First, neither Graham nor Miller is applicable to petitioner. Petitioner was convicted of a homicide offense. Additionally, the sentencing statute gave three sentencing options to the three-judge panel: Death, life imprisonment without the possibility of parole, and life imprisonment with the possibility of parole. Nev. Rev. Stat. § 175.554(2)(c) (1999). Life imprisonment without the possibility of parole was not mandated by law. The panel held a hearing with testimony from multiple witnesses and arguments by opposing counsel about what sentence the panel should impose. The prosecution asked for death, and the defense asked for life imprisonment with the possibility of parole. The panel decided to impose life imprisonment without the possibility of parole. Nothing in the transcript of the penalty hearing indicates that the panel thought that the sentence it imposed was mandatory. ( See Exh. 133 (dkt. no. 22).) Because these decisions are inapplicable to petitioner, § 2244(d)(1)(C) is inapplicable to petitioner.

Second, even if Graham and Miller were applicable to petitioner, and even if they both had retroactive effect, the petition still would be untimely. When § 2244(d)(1)(C) applies, the start date of the one-year period is the date that the Supreme Court initially recognizes the new constitutional right, not the date that that right is determined to apply retroactively. Dodd v. United States, 545 U.S. 353, 357 (2005) (construing parallel provision in 28 U.S.C. § 2255). Graham was decided on May 17, 2010. Miller was decided on June 25, 2012. Petitioner mailed his federal habeas corpus petition to this Court on August 5, 2013, more than three (3) years after the Graham decision and more than a year after the Miller decision. Even if these decisions applied retroactively and applied to petitioner, the respective one-year periods of § 2244(d)(1)(C) expired before petitioner mailed his petition.

Regardless of the date that the one-year period started, the petition is untimely.

III. PROCEDURAL DEFAULT

In the alternative, respondents argue that the two grounds in the petition are procedurally defaulted. The Court will not address these arguments because the Court has determined that the petition is untimely.

IV. CERTIFICATE OF APPEALABILITY

To appeal the denial of a petition for a writ of habeas corpus, Petitioner must obtain a certificate of appealability, after making a "substantial showing of the denial of a constitutional right." 28 U.S.C. §2253(c).

Where a district court has rejected the constitutional claims on the merits, the showing required to satisfy §2253(c) is straightforward: The petitioner must demonstrate that reasonable jurists would find the district court's assessment of the constitutional claims debatable or wrong. The issue becomes somewhat more complicated where, as here, the district court dismisses the petition based on procedural grounds. We hold as follows: When the district court denies a habeas petition on procedural grounds without reaching the prisoner's underlying constitutional claim, a COA should issue when the prisoner shows, at least, that jurists of reason would find it debatable whether the petition states a valid claim of the denial of a constitutional right and that jurists of reason would find it debatable whether the district court was correct in its procedural ruling.

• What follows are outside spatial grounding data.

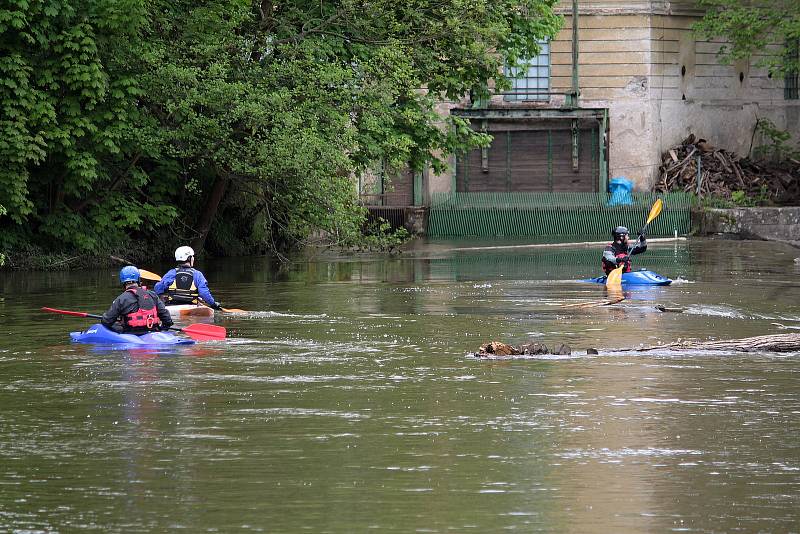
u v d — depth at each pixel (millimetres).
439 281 61344
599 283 59688
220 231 81375
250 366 33812
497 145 111250
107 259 71062
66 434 25594
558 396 29531
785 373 32469
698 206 104125
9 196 64438
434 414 27531
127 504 20703
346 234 70312
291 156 65500
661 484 21859
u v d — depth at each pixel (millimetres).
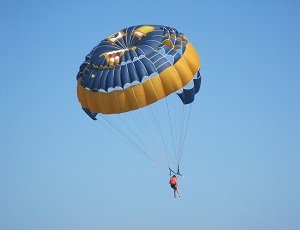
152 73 71875
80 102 75188
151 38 73250
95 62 72938
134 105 72375
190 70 73250
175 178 73062
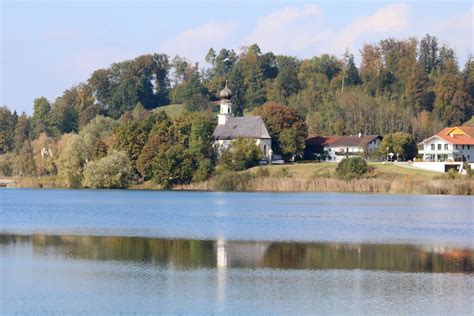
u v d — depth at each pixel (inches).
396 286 6628.9
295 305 5974.4
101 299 6127.0
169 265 7593.5
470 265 7672.2
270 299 6151.6
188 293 6328.7
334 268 7465.6
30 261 7819.9
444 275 7126.0
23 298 6161.4
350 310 5856.3
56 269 7357.3
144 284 6673.2
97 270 7298.2
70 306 5925.2
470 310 5876.0
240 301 6092.5
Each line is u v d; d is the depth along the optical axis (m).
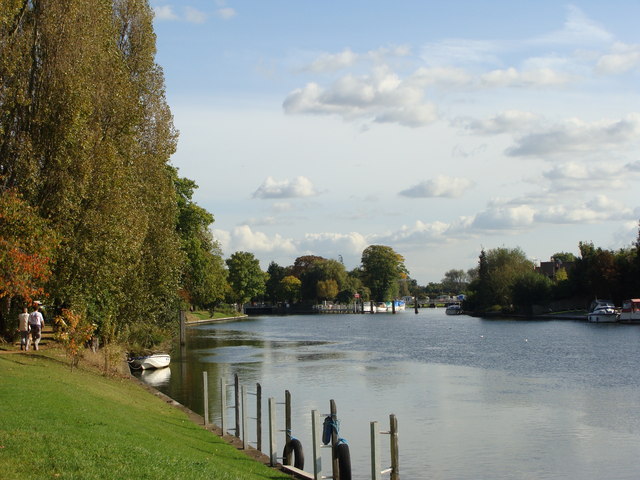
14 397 20.62
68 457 14.40
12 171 32.28
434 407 35.75
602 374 48.06
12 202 27.19
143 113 43.09
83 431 17.31
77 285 34.22
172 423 25.83
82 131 33.16
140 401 29.48
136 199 39.56
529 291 141.12
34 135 32.72
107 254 34.47
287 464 21.67
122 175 35.25
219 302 173.50
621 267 122.81
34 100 32.66
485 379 46.59
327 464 24.91
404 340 86.44
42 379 25.56
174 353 68.94
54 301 38.84
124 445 16.58
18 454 14.12
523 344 74.44
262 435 28.23
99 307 41.00
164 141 45.28
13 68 31.34
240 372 51.53
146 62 43.50
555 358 59.03
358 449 26.84
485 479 23.14
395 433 17.61
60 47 32.62
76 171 32.94
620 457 25.64
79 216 33.78
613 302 123.56
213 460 19.06
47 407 19.77
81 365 35.53
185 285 76.44
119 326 43.06
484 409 35.09
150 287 46.06
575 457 25.75
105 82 36.00
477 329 106.81
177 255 47.53
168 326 62.31
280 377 48.31
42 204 32.62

Slack v. McDaniel, 529 U.S. 473, 484 (2000); see also James v. Giles, 221 F.3d 1074, 1077-79 (9th Cir. 2000). The Court concludes that reasonable jurists would not find debatable or wrong this Court's determination that the petition is untimely.

It is therefore ordered that respondents' motion to dismiss (dkt. no. 17) is granted. This action is dismissed with prejudice because it is untimely. The Clerk of the Court shall enter judgment accordingly.

It is further ordered that a certificate of appealability is denied.